SET EXERCISE: From the Haskell regex documentation below, reproduce verbatim the part that opens with the words "- regexing :: Regex" and closes with "QuasiQuoter.".

##### PASSAGE SHOWN

Copyright | (c) Chris Penner 2019 |
---|---|
License | BSD3 |
Safe Haskell | None |
Language | Haskell2010 |
Synopsis
- regex :: QuasiQuoter
- match :: IndexedTraversal' [Text] Match Text
- groups :: IndexedLens' Text Match [Text]
- group :: Int -> IndexedTraversal' Text Match Text
- namedGroups :: IndexedLens' Text Match (Map Text Text)
- namedGroup :: Text -> IndexedTraversal' Text Match Text
- matchAndGroups :: Getter Match (Text, [Text])
- regexing :: Regex -> IndexedTraversal' Int Text Match
- mkRegexTraversalQQ :: [PCREOption] -> QuasiQuoter
- data Match
- data Regex
Basics
regex :: QuasiQuoter Source #
Builds a traversal over text using a Regex pattern
It's a QuasiQuoter
which creates a Traversal out of the given regex string.
It's equivalent to calling regexing
on a Regex
created using the
re
QuasiQuoter.
The "real" type is:
regex :: Regex -> IndexedTraversal' Int T.Text Match
It's a traversal which selects Match
es; compose it with match
or groups
to get the relevant parts of your match.
>>>
txt = "raindrops on roses and whiskers on kittens"
Search
>>>
has ([regex|whisk|]) txt
True
Get matches
>>>
txt ^.. [regex|\br\w+|] . match
["raindrops","roses"]
Edit matches
>>>
txt & [regex|\br\w+|] . match %~ T.intersperse '-' . T.toUpper
"R-A-I-N-D-R-O-P-S on R-O-S-E-S and whiskers on kittens"
Get Groups
>>>
txt ^.. [regex|(\w+) on (\w+)|] . groups
[["raindrops","roses"],["whiskers","kittens"]]
Edit Groups
>>>
txt & [regex|(\w+) on (\w+)|] . groups %~ reverse
"roses on raindrops and kittens on whiskers"

##########
##### RAW DATA

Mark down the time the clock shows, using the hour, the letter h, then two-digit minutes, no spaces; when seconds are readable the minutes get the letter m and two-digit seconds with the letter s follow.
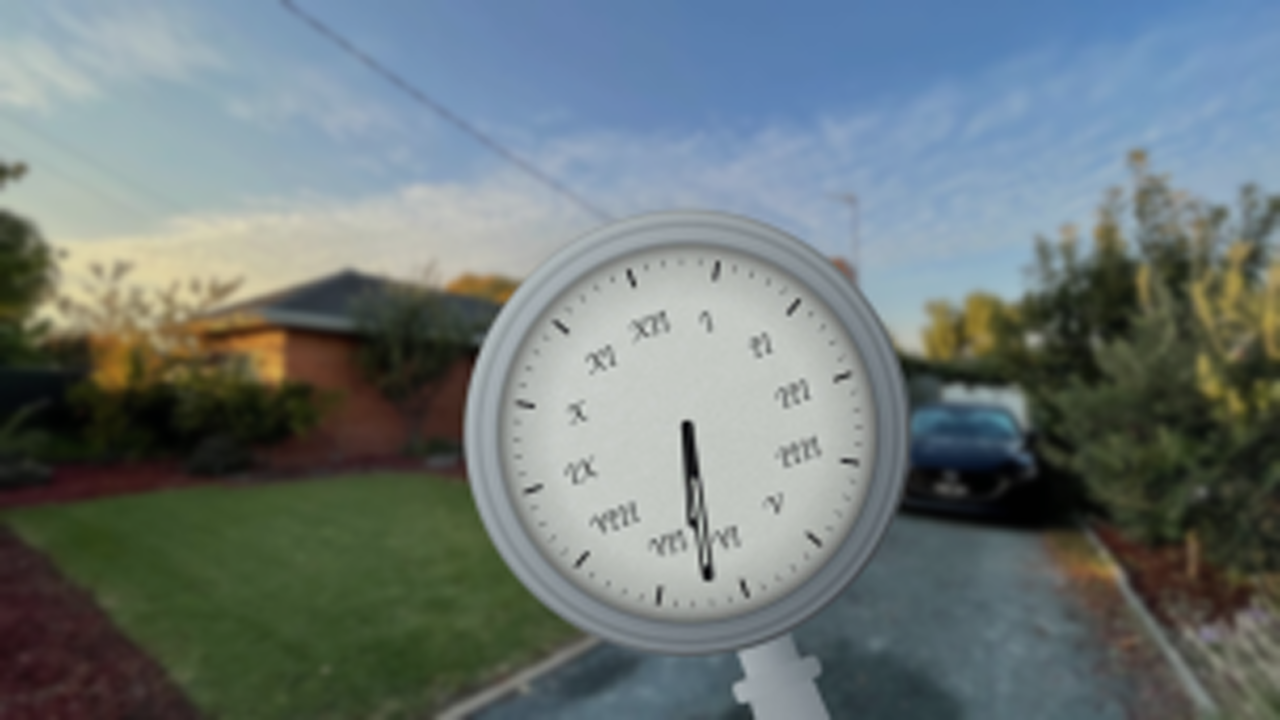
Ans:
6h32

##########

OUTPUT:
- regexing :: Regex -> IndexedTraversal' Int Text Match
- mkRegexTraversalQQ :: [PCREOption] -> QuasiQuoter
- data Match
- data Regex
Basics
regex :: QuasiQuoter Source #
Builds a traversal over text using a Regex pattern
It's a QuasiQuoter
which creates a Traversal out of the given regex string.
It's equivalent to calling regexing
on a Regex
created using the
re
QuasiQuoter.